L’autorisation de décollage a été donné. Après plus de 13 heures d’escale forcée à Vienne, Evo Morales a pu quitter la capitale autrichienne. Les autorités de la république alpine ont indiqué qu’Edward Snowden ne se trouvait pas à bord. En provenance de Moscou, l’avion du président bolivien était soupçonné de transporter l’ancien collaborateur de la NSA, réfugié depuis plus d’une semaine dans un des aéroports de la capitale russe. Cet incident a été pris très au sérieux par le président bolivien, le qualifiant d‘« agression » contre l’Amérique du Sud.

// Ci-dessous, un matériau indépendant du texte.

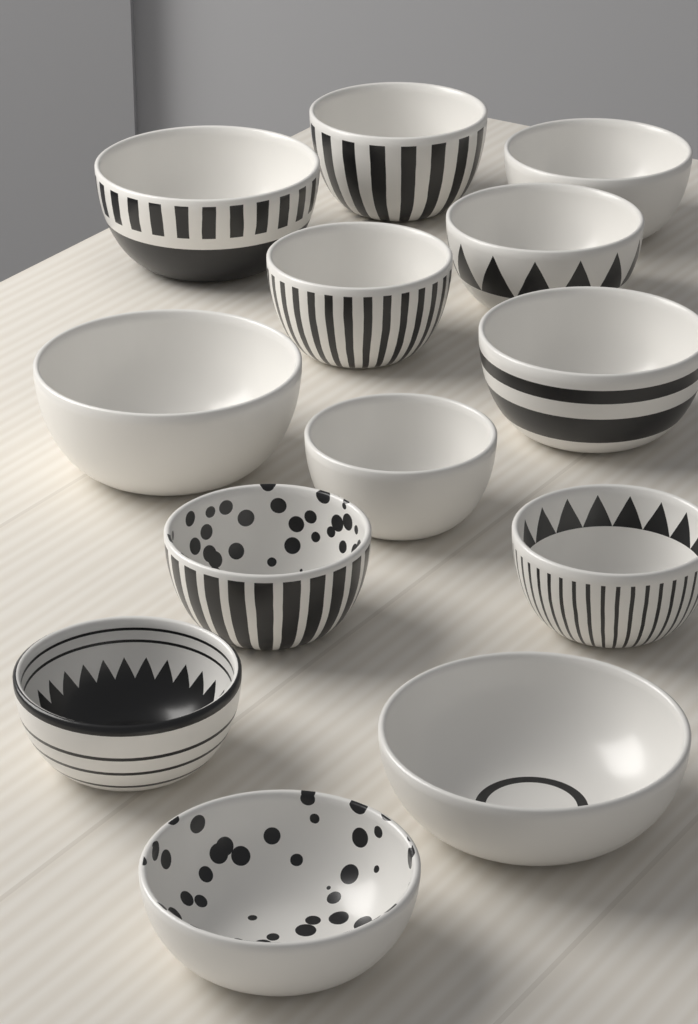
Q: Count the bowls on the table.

La nuit dernière, plusieurs pays européens, dont la France – qui a changé d’avis depuis – avaient interdit leur espace aérien à l’avion du président bolivien. Des problèmes techniques ont été invoqués officiellement pour expliquer cette interdiction. Mais c’est bien l’hypothétique présence de Snowden à bord, véhiculée par des rumeurs, qui a contraint Evo Morales à faire escale à Vienne.

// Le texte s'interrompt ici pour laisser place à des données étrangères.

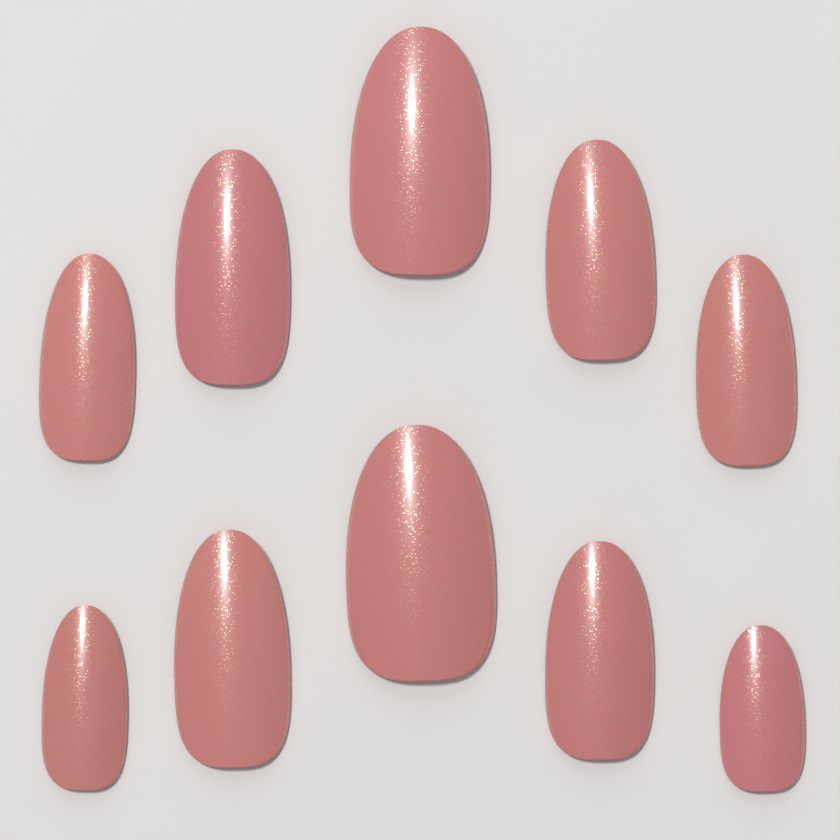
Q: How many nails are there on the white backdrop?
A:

Immobilisé sur le tarmac de l’aéroport de Schwechat, Evo Morales a tout de suite indiqué que Snowden ne se trouvait pas dans l’avion. Rapidement, une demande d’inspection formulée par l’Espagne et ses représentants en Autriche a été refusée par le président bolivien, car, a-t-il affirmé, ils n’avaient pas le droit de pénétrer dans un avion diplomatique.

Le ministre des Affaires étrangères autrichien, Michael Spindelegger, a confirmé que Snowden ne se trouvait pas à bord de l’avion. « Le fait qu’il y est pas de passager clandestin à bord de l’avion est une information importante pour nous tous. Cette rumeur a été si tenace qu’elle a causée des troubles au niveau mondial », a-t-il déclaré .

Cette « erreur historique » est « une agression contre l’Amérique Latine » pour Morales. Cette escale forcée à Vienne représente aux yeux du président bolivien une menace, une intimidation faîte à son pays par les États-Unis. Concernant les pays européens, il a déclaré « qu’ils doivent se libérer de l’emprise des États-Unis ». « Le temps des colonies est révolu » a-t-il conclu.

Depuis La Paz, le vice-président Alvaro Garcia a annoncé lors d’une conférence de presse que la Bolivie a décidé de porter plainte au niveau international contre la France, l’Italie, l’Espagne et le Portugal pour avoir fermé leur espace aérien à l’avion du président Evo Morales. « En tant que gouvernement, nous portons nos plaintes au niveau international. Nous l’avons déjà fait auprès de l’ONU, et, dans les heures qui viennent, nous allons le faire auprès de la Commission des droits de l’homme des Nations unies » a ainsi indiqué Alvaro Garcia dans sa déclaration.